The color is green if the NOK rate of this interval is below the average NOK rate.
You can switch to Expert mode, which uses a histogram view:
The gray histogram shows the number of points.
Bars start from the average NOK rate line:
Upward if the defect rate is superior to the average.
Downward if the defect rate is inferior.
Below is a comparison of the two chart types:
Standard mode chart:
Expert mode chart:
Define a New Rule#
Once the results have been obtained, you can start defining a rule, which is a combination of several parameter intervals.
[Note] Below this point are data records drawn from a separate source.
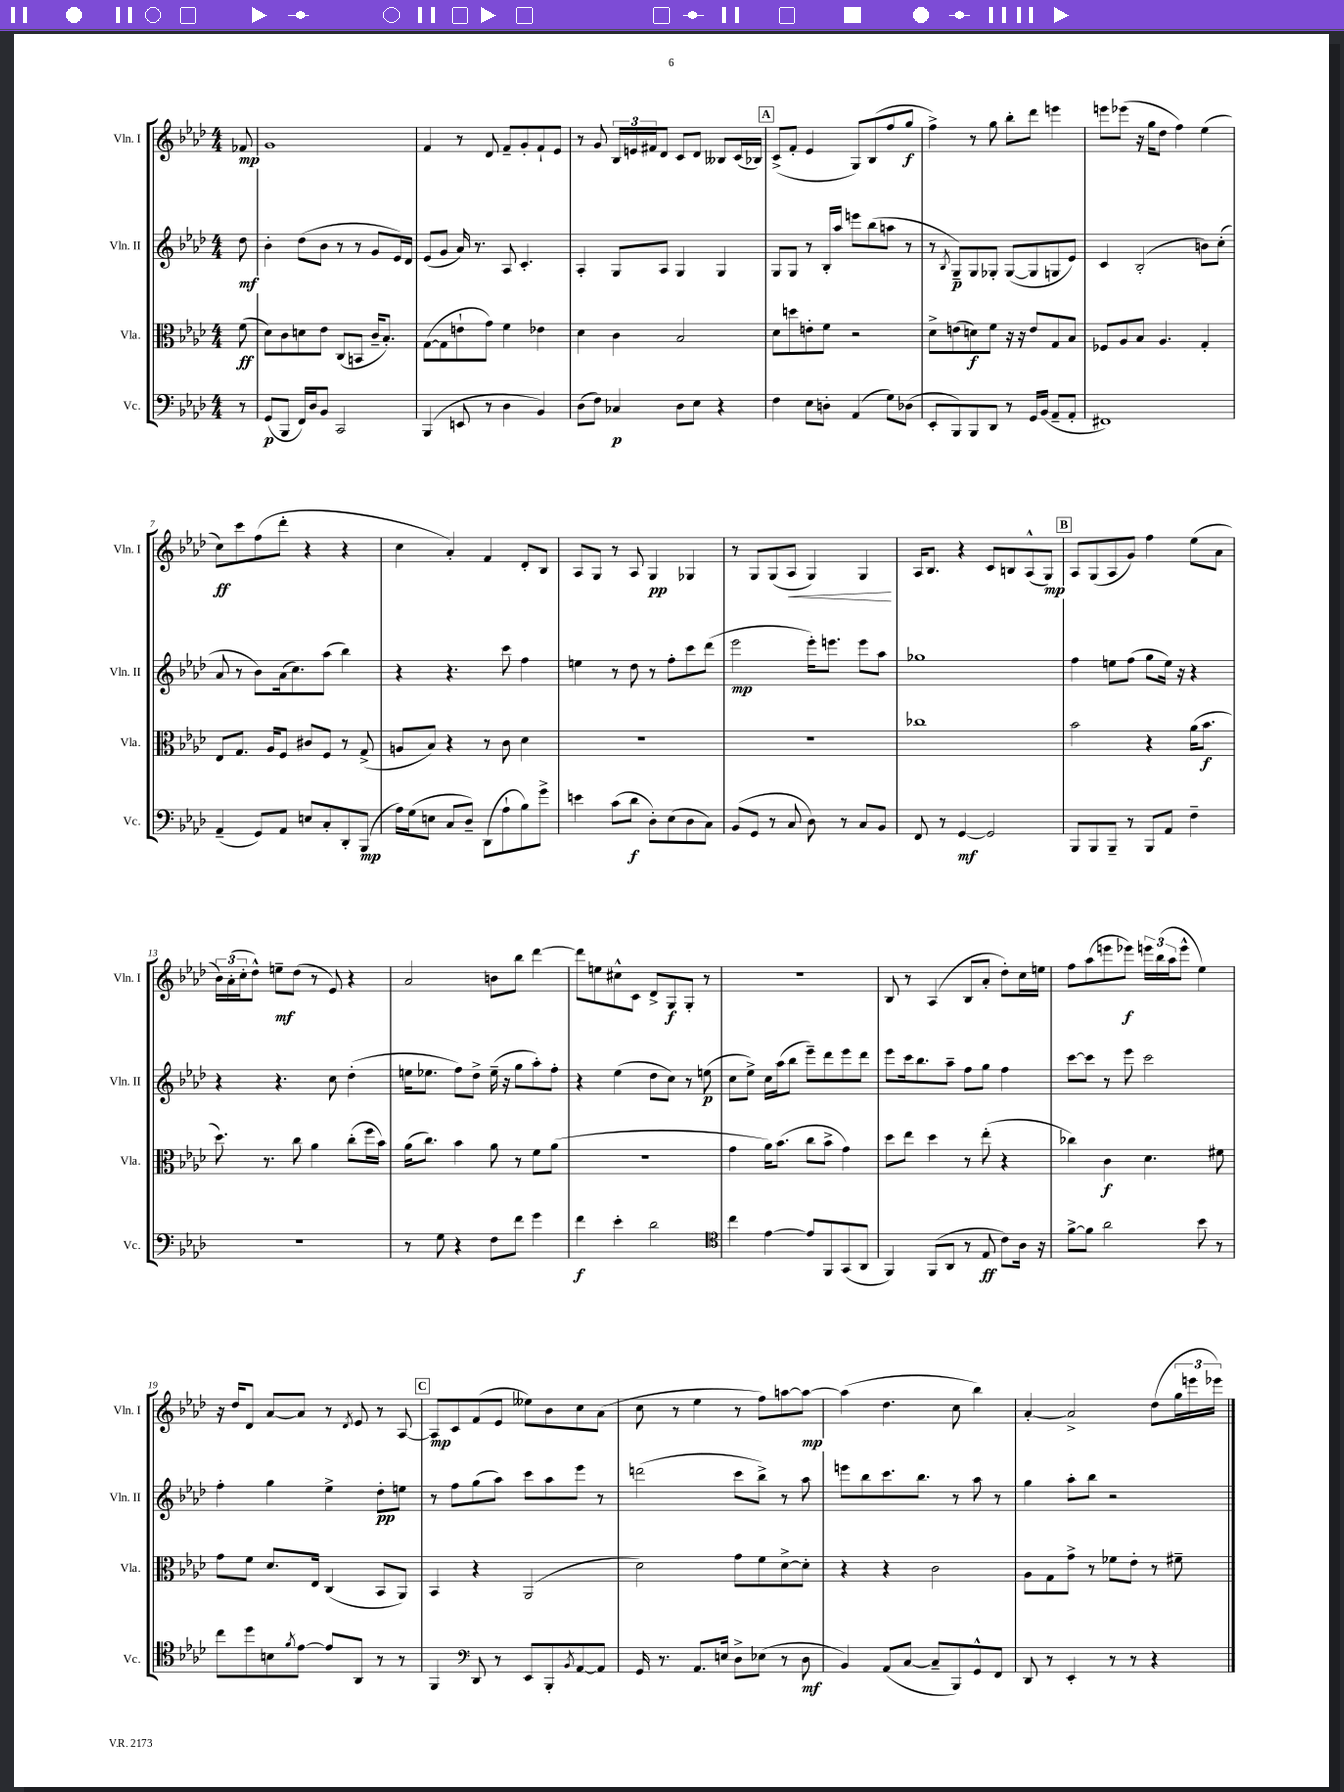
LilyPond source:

<<
\new StaffGroup <<
\new Staff = "s0" \with { instrumentName = "Vln. I" shortInstrumentName = "Vln. I" } {
    \clef treble \key aes \major \numericTimeSignature \time 4/4 \partial 8
    fes'8\mp |
    g'1 |
    f'4 r8 des'8 f'8-- g'8-. f'8-! ees'8 |
    r8 g'8 \tuplet 3/2 { bes16 e'16 fis'16 } des'8 c'8 des'8 beses8 c'16( bes16) |
    \mark \markup { \box "A" } c'8->( f'8-. ees'4 g8) bes8( f''8 g''8\f |
    f''4->) r8 g''8 bes''8-. des'''8 e'''4 |
    e'''8 ees'''8( r16 g''16 des''8 f''4) ees''4( |
    c''8\ff) c'''8 f''8( des'''8-. r4 r4 |
    c''4 aes'4-.) f'4 des'8-. bes8 |
    aes8 g8 r8 aes8 g4\pp ges4 |
    r8 g8 g8( aes8\< g4) g4\! |
    aes16 bes8. r4 c'8 b8 aes8-^( g8\mp) |
    \mark \markup { \box "B" } aes8 g8( aes8 g'8) f''4 ees''8( aes'8 |
    \tuplet 3/2 { bes'16) aes'16-.( c''16-. } des''8-^) e''8--\mf des''8( r8 ees'8) r4 |
    aes'2 b'8 bes''8 des'''4~ |
    des'''8 e''8 cis''8-^ c'8 des'8-> g8\f g8-. r8 |
    R1 |
    bes8 r8 aes4( bes8 aes'8-. des''8-.) c''16 e''16 |
    f''8 aes''8( e'''8 ees'''8\f) \tuplet 3/2 { e'''16 bes''16( aes''16 } e'''8-^ ees''4) |
    r16 des''16 des'8 aes'8~ aes'8 r8 \acciaccatura { des'8 } ees'8 r8 aes8~ |
    \mark \markup { \box "C" } aes8\mp c'8 f'8( ees'8 eeses''8) bes'8 c''8 aes'8( |
    c''8 r8 ees''4 r8 f''8) a''8~ a''8~\mp |
    a''4( des''4. c''8 bes''4) |
    aes'4~-. aes'2-> des''8( \tuplet 3/2 { g''16 e'''16 ees'''16) } \bar "|." |
}
\new Staff = "s1" \with { instrumentName = "Vln. II" shortInstrumentName = "Vln. II" } {
    \clef treble \key aes \major \numericTimeSignature \time 4/4 \partial 8
    des''8\mf |
    bes'4-. des''8( bes'8 r8 r8 g'8 ees'16) des'16 |
    ees'8( g'8 aes'16) r8. aes8 c'4.-. |
    aes4-. g8 aes8 g4 g4 |
    \mark \markup { \box "A" } g8 g8 r8 bes16-. aes''16 e'''8 bes''8( a''8 r8 |
    r8 \acciaccatura { bes8 } g8--\p) g8 ges8-. ges8~( ges8 g8 ees'8) |
    c'4 bes2-.( b'8) c''8-.( |
    aes'8 r8 bes'8) aes'16( c''8.) aes''8( bes''4) |
    r4 r4. c'''8 f''4 |
    e''4 r8 des''8 r8 f''8-. c'''8 des'''8( |
    ees'''2\mp ees'''16-.) e'''8. e'''8 aes''8 |
    ges''1 |
    \mark \markup { \box "B" } f''4 e''8 f''8( g''8 e''16) r16 r4 |
    r4 r4. c''8 des''4-.( |
    e''16 ees''8. f''8) des''8-> ees''16--( r16 g''8 aes''8-.) f''8-. |
    r4 ees''4( des''8 c''8) r8 e''8\p( |
    c''8 ees''8->) c''16 aes''16( bes''8 ees'''8--) des'''8 ees'''8 des'''8 |
    ees'''8 c'''16 bes''8. aes''8-- f''8 g''8 f''4 |
    c'''8~ c'''8 r8 ees'''8 c'''2 |
    f''4-. g''4 ees''4-> des''8-.\pp e''8 |
    \mark \markup { \box "C" } r8 f''8 g''8( aes''8) c'''8 aes''8 ees'''8 r8 |
    d'''2( c'''8 bes''8->) r8 aes''8 |
    e'''8 bes''8 c'''8. bes''8. r8 aes''8 r8 |
    g''4 aes''8-. bes''8 r2 \bar "|." |
}
\new Staff = "s2" \with { instrumentName = "Vla." shortInstrumentName = "Vla." } {
    \clef alto \key aes \major \numericTimeSignature \time 4/4 \partial 8
    f'8\ff( |
    des'8) c'8 d'8 ees'8 c8( b,8 c'16-- bes8.-.) |
    g8~( g8 e'8-! g'8) f'4 ees'4 |
    des'4 c'4 bes2 |
    \mark \markup { \box "A" } des'8 d''8 e'8-. f'8 r2 |
    des'8-> e'8( d'8\f) f'8 r16 r16 e'8 g8 bes8 |
    fes8 aes8 bes8 aes4. g4-. |
    ees8 g8. aes16 f8 cis'8 f8 r8 g8->( |
    a8 bes8) r4 r8 c'8 des'4 |
    R1 |
    R1 |
    ces''1 |
    \mark \markup { \box "B" } bes'2 r4 aes'16( bes'8.\f |
    des''8.) r8. c''8 aes'4 c''8-.( f''16 bes'16) |
    aes'16( c''8.) bes'4 aes'8 r8 f'8 aes'8( |
    R1 |
    g'4 aes'16) bes'8.( c''8 bes'8-> g'4) |
    des''8 ees''8 des''4 r8 ees''8-.( r4 |
    ces''4) c'4\f des'4. fis'8 |
    g'8 f'8 des'8. ees16 c4( bes,8 aes,8) |
    \mark \markup { \box "C" } bes,4 r4 aes,2( |
    des'2) g'8 f'8 des'8~-> des'8-. |
    r4 r4 c'2 |
    aes8 g8 g'8-> r8 fes'8 ees'8-. r8 fis'8-- \bar "|." |
}
\new Staff = "s3" \with { instrumentName = "Vc." shortInstrumentName = "Vc." } {
    \clef bass \key aes \major \numericTimeSignature \time 4/4 \partial 8
    r8 |
    g,8\p( bes,,8 f,16) des16 bes,8 c,2 |
    bes,,4( e,8 r8 des4 bes,4) |
    des8( f8) ces4\p des8 ees8 r4 |
    \mark \markup { \box "A" } f4 ees8 d8-. aes,4( g8) des8( |
    ees,8-. bes,,8) bes,,8 des,8 r8 g,16 bes,16( aes,8-- aes,8-. |
    fis,1) |
    aes,4--( g,8) aes,8 e8 c8-. des,8-. bes,,8\mp( |
    aes16) g16( e8 c8 des8--) des,8( aes8-! bes8) g'8-> |
    e'4 c'8( des'8\f des8-.) ees8( des8 c8) |
    bes,8( g,8 r8 c8 des8) r8 c8 bes,8 |
    f,8 r8 g,4~\mf g,2 |
    \mark \markup { \box "B" } bes,,8 bes,,8 bes,,8-- r8 bes,,8 aes,8 f4-- |
    R1 |
    r8 g8 r4 f8 f'8 g'4 |
    f'4\f ees'4-. des'2 |
    \clef tenor c''4 ees'4~ ees'8 f,8 g,8( aes,8 |
    f,4) f,8( aes,8 r8 ees8\ff c'8) aes16 r16 |
    f'8~-> f'8 aes'2 bes'8 r8 |
    c''8 des''8 b8 \acciaccatura { f'8 } ees'8~ ees'8 aes,8 r8 r8 |
    \mark \markup { \box "C" } f,4 \clef bass des,8 r8 ees,8 bes,,8-. \acciaccatura { bes,8 } aes,8~ aes,8 |
    g,16 r8. aes,8. e16 des8-> ees8( r8 des8\mf |
    bes,4) aes,8( c8~ c8-- bes,,8) g,8-^ f,8 |
    des,8 r8 ees,4-. r8 r8 r4 \bar "|." |
}
>>
>>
Select a variable, adjust the range or select the modalities, and click Save Range.
At the top, you’ll have:
Metric |
Contents |
---|---|
Initial population |
Number of points and NOK rate in the analysis. |
Selected population |
Number of points and NOK rate in the selected ranges. |
Ratio |
Percentage of the initial population and percentage of improvement in the selected ranges. |
The result always reflects the combination of the selected ranges.
Explore Saved Studies and Work on a Copy#
Instead of launching a new analysis, you can check the existing saved studies by navigating to the fourth tab.
Select the study you want to display and work on a copy. This will reload the study with its saved analysis parameters.
Reproducing these Processes With Minimal Effort For Your Own Data#
The intent of this solution is to enable an understanding of how Dataiku can be used to analyze the impact of process parameters changes by process experts, such as process and quality engineers.
By creating a singular solution that can benefit and influence the decisions of a variety of teams in a single organization, strategies can be implemented to better understand your manufacturing process, know and control the most impacting parameters, and finally make continuous improvement.